Esas olan, mevcutta bulunanları en etkili ve faydalı hale getirebilmek değil midir? İrkmek ve dosyalamaktan imtina edip elde edilenin hakkaniyetle tasarrufundan bahsediyorum. İnsan hayatı boyunca pek çok dosyayı donanımına dâhil ediyor. Bu girdilerin dağınıklığı ve nerede istihdam edileceğine dair netliğin olmaması, alet çantasındaki edevat misali tek tek elbette kıymetli olan ama bir akıl ve irade tarafından kullanılmadığında, onları, pek de çözüm üretemeyen yığına dönüştürüyor. Hatta belki de yaşam yüküne… O halde muvaffakiyet, mevcut olanı bihakkın; yerli yerinde tutabilmekte ve olmaya yeterli derecede müdahil etmekte diyebiliriz.

İnsanın eylediklerinde bir tasarrufu yani tercihi varsa o şey amel olur. Bu amelden kişi mesuldür. Hesabını vermek zorundadır. Hem bu dünyada hem de ukbada. Mesuliyet yani hesap verebilme, hem övünç hem de yerilme hakkını doğurur. Zira elinde olmayanla övünç ya da yerilme hali asabiyedir. Salihat da hasenat da tesadüfen olamaz. Bize değer katacak ameliye, irademiz ile tercih ettiğimiz ve eylemek için bilinçli bir şekilde kastettiklerimizdir. Heybemize aldıklarımızın her biri kıymetlidir elbette. Bu kıymetlerin nerede, nasıl ve ne kadar kullanılacakları da en az kendileri kadar kıymetlidir. Bu kıymetler ancak nizamiliği ve yerli yerinde oluşu ile marufa destek olabilirler.

Salihat ve hasenat için söylediğimizi seyyiat için söyleyemiyoruz. Tesadüfen ya da niyetsizce gerçekleşen, kötülük olabilir, olur. Kötülüğe dâhil edilir; çünkü gaflet, atalet ve cehalet kötülüğün zemini olmaya münasiptirler. Ben bir şey yapmadım, elimde olmayan nedenlerle bu kötülük oluştu, diyenlere verilecek cevap şudur; “Evet, hiçbir şey yapmadın. Bir şey yapmamak kötülüktür. Yapabileceğin bir şey mutlaka vardı ve sen onu yapman gerekirken yapmamayı tercih ettin.” Heybemizdeki varların bir tertip ile tertiplenmemesi de kötülüğün bir başka gizli ve tahrif edici gücü yüksek şeklidir. Tahrif ediciliği yüksektir çünkü her bir niteliğin varlığı hem taşıyıcı kişiyi hem de buna şahit olan yoldaşı yanıltıcı bir güvene sürükleyip tedbir alınmasını engeller.
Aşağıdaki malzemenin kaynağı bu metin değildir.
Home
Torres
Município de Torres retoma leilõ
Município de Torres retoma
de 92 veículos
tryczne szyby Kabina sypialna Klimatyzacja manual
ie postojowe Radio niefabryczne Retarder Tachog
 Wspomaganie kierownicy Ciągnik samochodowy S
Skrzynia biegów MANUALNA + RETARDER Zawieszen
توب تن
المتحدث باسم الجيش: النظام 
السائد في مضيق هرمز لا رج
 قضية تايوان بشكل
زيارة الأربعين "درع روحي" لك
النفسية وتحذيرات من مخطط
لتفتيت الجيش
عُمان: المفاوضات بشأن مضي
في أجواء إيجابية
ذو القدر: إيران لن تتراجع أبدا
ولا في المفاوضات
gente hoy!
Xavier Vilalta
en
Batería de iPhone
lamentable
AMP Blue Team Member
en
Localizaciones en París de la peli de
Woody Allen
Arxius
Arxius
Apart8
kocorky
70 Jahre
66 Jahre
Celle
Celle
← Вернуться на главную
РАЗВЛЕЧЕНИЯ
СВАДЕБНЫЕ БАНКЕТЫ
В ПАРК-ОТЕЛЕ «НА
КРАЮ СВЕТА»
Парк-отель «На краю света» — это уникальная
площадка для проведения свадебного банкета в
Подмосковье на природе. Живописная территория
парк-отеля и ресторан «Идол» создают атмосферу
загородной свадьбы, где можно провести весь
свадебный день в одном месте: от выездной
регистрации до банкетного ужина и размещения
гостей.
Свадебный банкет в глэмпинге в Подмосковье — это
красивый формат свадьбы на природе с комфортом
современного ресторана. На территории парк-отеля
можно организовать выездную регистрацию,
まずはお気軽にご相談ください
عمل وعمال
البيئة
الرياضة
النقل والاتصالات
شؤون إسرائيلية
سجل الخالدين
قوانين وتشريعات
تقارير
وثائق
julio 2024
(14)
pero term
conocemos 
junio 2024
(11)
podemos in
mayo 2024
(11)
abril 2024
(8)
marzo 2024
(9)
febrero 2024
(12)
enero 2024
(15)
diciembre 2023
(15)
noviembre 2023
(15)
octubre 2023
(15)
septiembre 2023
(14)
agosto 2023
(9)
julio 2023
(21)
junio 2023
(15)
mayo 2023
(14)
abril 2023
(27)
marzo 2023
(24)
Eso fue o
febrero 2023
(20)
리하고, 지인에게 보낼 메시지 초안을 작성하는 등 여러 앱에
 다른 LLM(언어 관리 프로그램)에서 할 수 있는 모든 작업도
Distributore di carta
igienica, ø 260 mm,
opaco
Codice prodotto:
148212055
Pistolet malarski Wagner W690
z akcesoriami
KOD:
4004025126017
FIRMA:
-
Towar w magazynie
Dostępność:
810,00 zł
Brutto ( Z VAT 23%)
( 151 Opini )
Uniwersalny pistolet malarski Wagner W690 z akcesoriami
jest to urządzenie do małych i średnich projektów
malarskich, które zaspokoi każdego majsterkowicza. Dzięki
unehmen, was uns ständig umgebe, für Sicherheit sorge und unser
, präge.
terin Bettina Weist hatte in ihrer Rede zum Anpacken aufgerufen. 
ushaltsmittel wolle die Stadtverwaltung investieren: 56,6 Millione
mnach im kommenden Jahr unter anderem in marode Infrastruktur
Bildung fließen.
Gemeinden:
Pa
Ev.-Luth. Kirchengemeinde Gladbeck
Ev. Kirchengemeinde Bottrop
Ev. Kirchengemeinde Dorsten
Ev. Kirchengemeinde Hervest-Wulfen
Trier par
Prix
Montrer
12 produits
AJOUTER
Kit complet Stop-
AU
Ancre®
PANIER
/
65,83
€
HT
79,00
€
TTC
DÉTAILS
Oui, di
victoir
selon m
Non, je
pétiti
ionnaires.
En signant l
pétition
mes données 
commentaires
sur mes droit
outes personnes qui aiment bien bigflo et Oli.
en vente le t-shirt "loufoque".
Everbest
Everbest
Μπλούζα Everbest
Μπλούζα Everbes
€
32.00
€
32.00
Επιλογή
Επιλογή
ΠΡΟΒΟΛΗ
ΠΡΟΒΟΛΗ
Tedbirsizlik hali de gafletin bir vechesidir ve kötülüğün mayalanmasına en müsait zemini oluşturur.

İstihdam, neyi, nereye, ne kadar, ne zaman, nasıl ve kim sorularının cevabına denir. Bu sorulara doğru cevap ve amel üretmek marufun egemenliğine verilebilecek en büyük destektir. Cevap da amel de nasıl zuhur eder? Zannediyorum bunun tek yolu, çaba ve emektir.

Bir başka deyişle, salih amel ve bize değer katacak her türlü seyir ve netice ancak donanımımızdaki kabiliyetleri yerinde ve zamanında kullanmakla mümkündür. Hakikatin; doğru olanın ve doğruluğun hakkıyla tertiplenmesiyle ikame olacağını biliriz. Mesela en yüzeysel haliyle bir gerçeklik, doğru kişi tarafından, doğru kişiye, doğru zamanda, doğru zeminde ve en önemlisi doğru bir usulle temas ettiğinde hakikat olur. Bu kompozisyon çoğu zaman oluşmayabilir. Hakikatin müstakil ve mutlak varlığının yansıması olan kişideki tecellisi bu kompozisyonla mümkün olur. Burada marifet, bu ahenkli nizamı tertip edebilmededir. Marifet için doğru kişi olma cehdine kulluk hali denilebilir. Bu makamlardan bir makamdır ve en makbul olanıdır belki de.

İstihdamın yerli yerinde olması, hak’tır. Hak, Allah’ın isimlerindendir. O halde en kâmil istihdam Allah’ınkidir. Kişi Allah’ın kendine çizdiği rotaya, kendine verdiği payeye, kendini istihdam ettiği makama rıza gösterdiği ölçüde kul olur. Varlık katmanındaki yerine razı olmalı; ne hakkını yedirmeli ne de haddini aşmalıdır. İstihdamın ömrün içindeki tezahürü, yani Allah’ın sizi konumlandırdığı yer, sizin ellerinizle yaptıklarınızın neticesidir bir de. Yine kişinin iradesi ile tercihleri ana amildir. Devredilemez, boş verilemez ve beslenmesi ihmal edilemez olan İrade. Aynı şekilde eşyanın istihdamı da el-Hak olan Allah’ın tasarrufundadır. Kendi istihdamı için razılık makamı eşyanın istihdamında da korunmalıdır. Yoksa kulluğa halel gelecek ve kulluk kalitesi bozulacak ve lezzeti kaybolacaktır. Lezzet, tatmin için elzemdir. Lezzet alamayanlar razı olma makamında olup olmadıklarına bakmalıdırlar.

Donanımların ahenginin sağlanması ve bu ahengin sürdürülebilir olması için ömürlük, titiz bir uğraşı gerekir. Daimi teyakkuz ve elbette elde olmayanlar karşısında teslimiyet… Buradaki teslimiyet eylemenin en zor olanıdır. Durman gereken yerde durabilmen seni çok zorlayacak ama bir o kadar da derinleştirecek bir bilgeliktir.

Olandaki hayra itimat etmek ve nazar ile basireti keskinleştirmek… Allah’ın mutlak fail olduğuna azami hürmet etmek… Ne mübarek haller! İşte bu hallerle hallenenler; düşünce kalkabilir, kirlenince yıkanabilir, her bir durumu büyümeye ve kulluğa bir sebep görebilirler. Her bir yetisini ve yetisini elde etmesine sebep olan olay ve olguları hayra dâhil edebilen idraki ayna misali berrak olanlara selam olsun!